My opinion it really needed to be ported to the Playstation. I love how when iD ported games to the Playstation they did some tweaks to the games they released. I love how the Doom games have that different feel to them. I loved what they did with Quake II (Love how they made new levels for it and I think the graphics are a bit different if I remember correctly). Imagine if they did something similar with Quake (Put a new spin on it and released it for the Playstation.) I think it would of ran at least twice as well on the Playstation VS what it did on the N64. It's truly a shame it didn't get ported.
This being the Second Quake it is more Graphically Advanced than the original I give it that. But in my opinion the Playstation produced a better quality presentation in that video. I think that if Quake had came out on the Playstation it would've been smoother than if it was on the N64. In my opinion Quake II on the N64 is shit compared to the Playstation version. The animations are choppy as fuck on the N64 (even with its Expansion Pak). If they could do a better job with Quake II on the Playstation...They more than likely could have done a better job with the original too.
Who really cares about textures anyway, I prefered the N64 version because it was like an expansion rather than the same old game, also the ambient music was a nice touch too. I would want to have both the PC version with the expansions and the N64 version, I have no need for a partially tweaked double.

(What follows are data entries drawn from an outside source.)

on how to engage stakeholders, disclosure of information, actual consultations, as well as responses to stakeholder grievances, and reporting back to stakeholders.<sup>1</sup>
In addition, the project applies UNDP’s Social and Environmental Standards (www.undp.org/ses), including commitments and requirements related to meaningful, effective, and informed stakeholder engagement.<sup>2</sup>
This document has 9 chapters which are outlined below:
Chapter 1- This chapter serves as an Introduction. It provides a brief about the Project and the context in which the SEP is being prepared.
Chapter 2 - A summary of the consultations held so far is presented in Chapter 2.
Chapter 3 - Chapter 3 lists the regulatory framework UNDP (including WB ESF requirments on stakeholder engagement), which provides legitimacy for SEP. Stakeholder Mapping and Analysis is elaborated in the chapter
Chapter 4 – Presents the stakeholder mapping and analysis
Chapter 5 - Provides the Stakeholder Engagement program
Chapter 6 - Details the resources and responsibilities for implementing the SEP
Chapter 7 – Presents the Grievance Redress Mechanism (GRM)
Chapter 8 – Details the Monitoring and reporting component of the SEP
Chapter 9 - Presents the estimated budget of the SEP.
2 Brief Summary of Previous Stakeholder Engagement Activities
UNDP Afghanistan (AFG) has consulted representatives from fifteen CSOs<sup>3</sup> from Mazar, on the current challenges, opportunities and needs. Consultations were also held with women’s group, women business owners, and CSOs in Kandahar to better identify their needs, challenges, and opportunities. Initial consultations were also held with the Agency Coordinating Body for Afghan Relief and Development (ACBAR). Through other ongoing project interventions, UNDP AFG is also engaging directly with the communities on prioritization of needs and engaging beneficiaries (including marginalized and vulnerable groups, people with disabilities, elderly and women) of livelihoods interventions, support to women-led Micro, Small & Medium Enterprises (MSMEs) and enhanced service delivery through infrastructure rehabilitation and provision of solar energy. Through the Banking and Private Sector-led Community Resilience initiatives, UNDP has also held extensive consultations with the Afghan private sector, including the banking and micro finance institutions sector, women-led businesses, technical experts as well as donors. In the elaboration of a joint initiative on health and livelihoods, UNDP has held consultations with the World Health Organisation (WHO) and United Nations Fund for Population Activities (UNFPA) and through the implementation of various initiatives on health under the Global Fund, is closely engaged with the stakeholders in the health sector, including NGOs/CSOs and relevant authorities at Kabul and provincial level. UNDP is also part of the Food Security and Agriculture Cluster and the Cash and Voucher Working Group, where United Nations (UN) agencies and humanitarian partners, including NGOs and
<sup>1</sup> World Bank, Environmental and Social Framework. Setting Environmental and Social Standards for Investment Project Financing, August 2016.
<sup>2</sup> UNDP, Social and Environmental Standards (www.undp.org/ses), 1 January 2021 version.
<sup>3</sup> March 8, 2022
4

That was an era where all attempts at 3D were FORCED and PAINFUL, and even the specialized consoles of the era, always lacked something essential -the PSX and Saturn were clearly underpowered with respect to main memory, others lacked any special 3D hardware etc. and in general the power of even the best 3D chips available was laughable compared to the state-of-the-art used in arcade machines.
This did change dramatically a few years down the road, but in general the mid to late 90s was a pretty ugly transitionl period for gaming-figuratively as well as literally, with ugly low-poly-count graphics, blurry low-res textures or even no texture filtering at all (on PCs), over-reliance on grainy FMV etc. and many, many shovelware games that relied on the novelty of 3D graphics, with very few actually getting the controls and gameplay right.

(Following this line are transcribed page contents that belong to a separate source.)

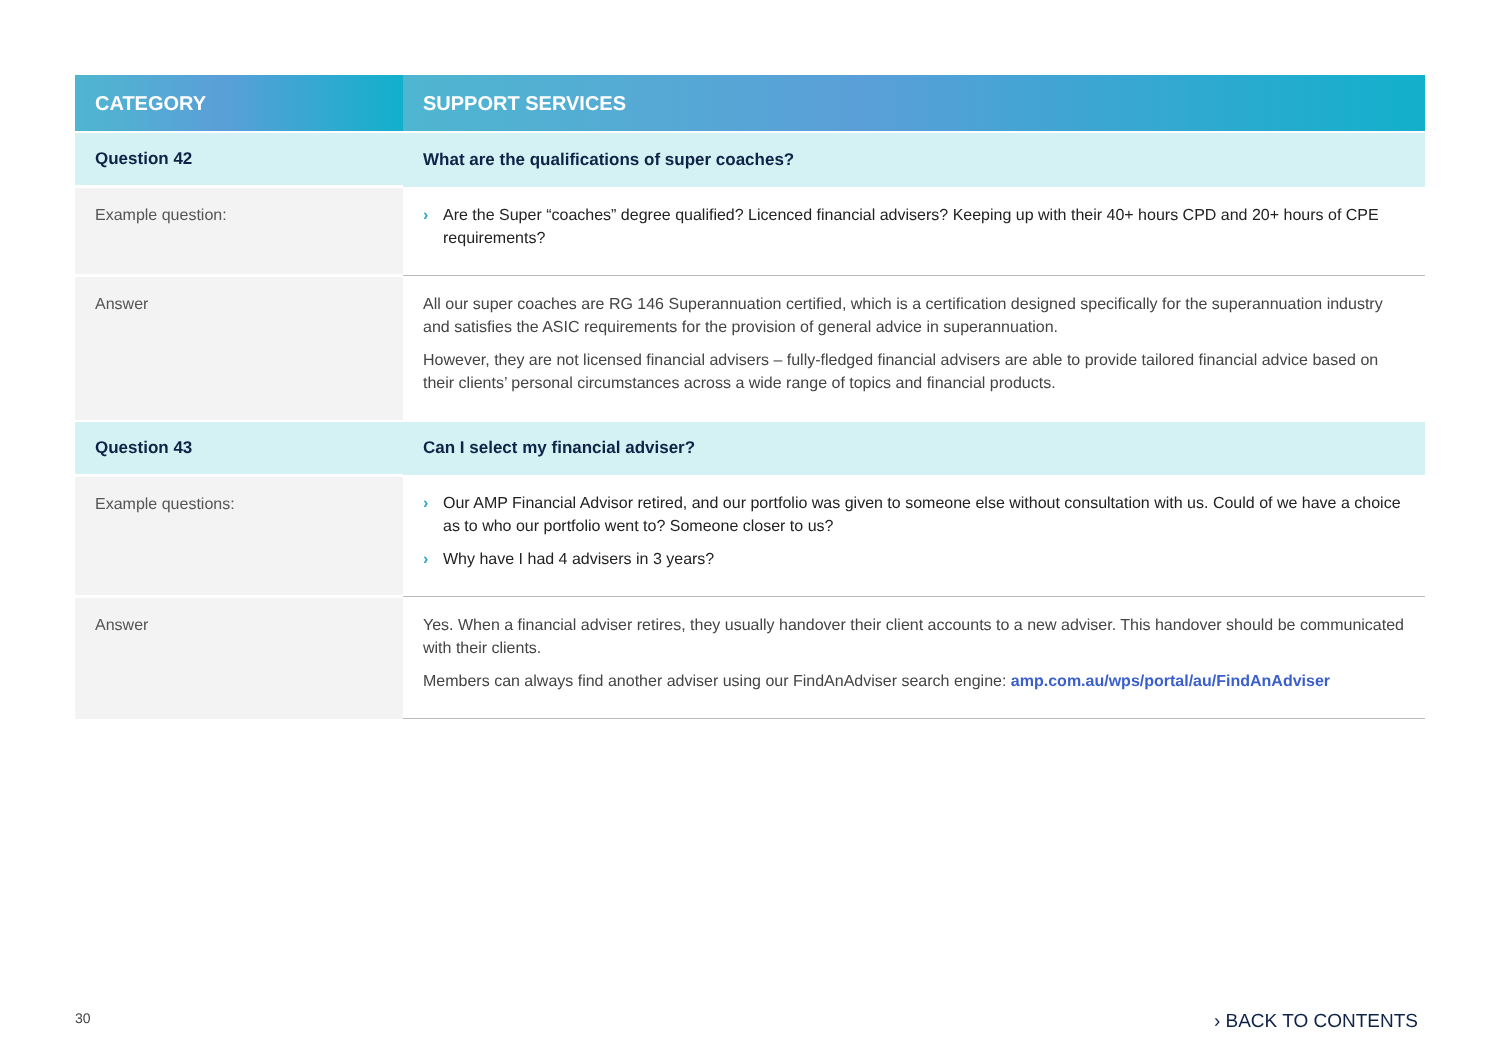| CATEGORY | SUPPORT SERVICES |
| --- | --- |
| Question 42 | What are the qualifications of super coaches? |
| Example question: | › Are the Super “coaches” degree qualified? Licenced financial advisers? Keeping up with their 40+ hours CPD and 20+ hours of CPE requirements? |
| Answer | All our super coaches are RG 146 Superannuation certified, which is a certification designed specifically for the superannuation industry and satisfies the ASIC requirements for the provision of general advice in superannuation. However, they are not licensed financial advisers – fully-fledged financial advisers are able to provide tailored financial advice based on their clients’ personal circumstances across a wide range of topics and financial products. |
| Question 43 | Can I select my financial adviser? |
| Example questions: | › Our AMP Financial Advisor retired, and our portfolio was given to someone else without consultation with us. Could of we have a choice as to who our portfolio went to? Someone closer to us? › Why have I had 4 advisers in 3 years? |
| Answer | Yes. When a financial adviser retires, they usually handover their client accounts to a new adviser. This handover should be communicated with their clients. Members can always find another adviser using our FindAnAdviser search engine: amp.com.au/wps/portal/au/FindAnAdviser |
30 › BACK TO CONTENTS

Even as a kid I thought Polygon visuals were uglier than Sprite based graphics. Fighters and platformers looked better even in the 16bit era. Of course, there were some games that can only work in 3D, like racers and Shooters. But other games like Mario Kart 64 and MDK (does anyone remember that game) used a combo of 2D and 3D with great results. I still think Quake 1 should've had high quality 3D models in the form of pre-rendered sprites for enemies and weapons instead of the use of low polygon objects.
You can't look up or down in Doom 64, so it works, same as Doom. Sprites already look odd in games like Heretic and Duke3D, so you can just imagine how bad they'd have looked in Quake (actually, you don't have to, just load up a hardware rendered Doom port with full freelook).
Heretic and Duke3D looked bad because they were low quality sprites. If you look in Mario Kark 64 the 2D sprites worked quite well because they were very high quality pre-rendered graphics. Although, come to think of it, I just realized why sprites weren't used, It would use too much memory, unless you reduce the amount of frames but then that would result in poor choppy animation.